Using ICTs to Fight Back
Nevertheless, women and many marginalized communities are harnessing ICTs to expose violence and corruption and be hear d while keeping themselves safe. In South Africa, a sex worker detained and threatened by a police officer used his cell phone to record the incident and later used the recording to seek justice. The Pink Chaddhi campaign in India used Facebook to mobilize thousands of people to speak out against attacks on women for “disrespecting Indian culture” by being out and drinking publicly. Tapping into the frustration that women felt in the wake of the attacks, the campaign blazed a trail for other organizations to use Facebook to organize locally.
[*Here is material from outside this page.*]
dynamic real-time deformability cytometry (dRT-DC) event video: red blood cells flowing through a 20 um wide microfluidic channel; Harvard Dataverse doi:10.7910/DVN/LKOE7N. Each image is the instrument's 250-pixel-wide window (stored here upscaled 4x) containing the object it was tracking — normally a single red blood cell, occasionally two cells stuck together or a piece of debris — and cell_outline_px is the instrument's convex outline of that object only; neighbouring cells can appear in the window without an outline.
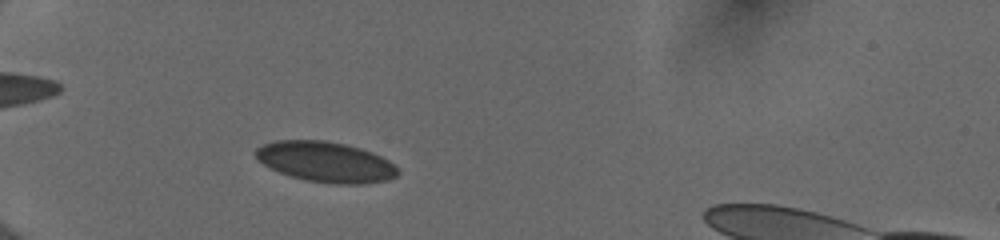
{"species": "human", "species_latin": "Homo sapiens", "temperature_condition": "cold", "stored_images_in_passage": 42, "camera_frame_rate_fps": 3000, "um_per_image_px": 0.085, "donor": {"sex": "female"}, "frame": {"image": 1, "passage_image": 7, "time_ms": 2.0, "image_size_px": [1000, 240], "cell_outline_px": [[400, 172], [396, 176], [388, 180], [364, 184], [332, 184], [304, 180], [280, 172], [256, 160], [256, 148], [264, 144], [276, 140], [324, 140], [344, 144], [360, 148], [372, 152], [388, 160]], "centroid_in_image_um": [27.68, 13.77], "position_along_channel_um": 57.3, "area_um2": 33.41}}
Many of us feel isolated in our unhappiness with right-wing groups of any religion disrupting our way of life. This campaign was aimed to protest the climate of fear created by right wing groups in Mangalore. And to an extent we have succeeded in creating a dent – giving people a sense of hope.” – Pink Chaddhi Campaign organizer
APC, Take Back the Tech and a wide range of organizations are carving out spaces for dialogue on what it means to create a feminist internet: an internet that is safe and secure for everyone. For activists, many of the threats that come with using ICTs to mobilize in great numbers are not going to disappear. Similarly, the need to take advantage of the opportunities ICTs present—to open the lid on the issues that no one wants to talk about like sex, sexuality and violence and amplify women’s voices to build movements for change—is that much more pressing. ICTs for Feminist Movement Building Activist Toolkit does not have all the answers, but it is a resource to help activists grapple with some of these critical questions and communicate for maximum impact and reach.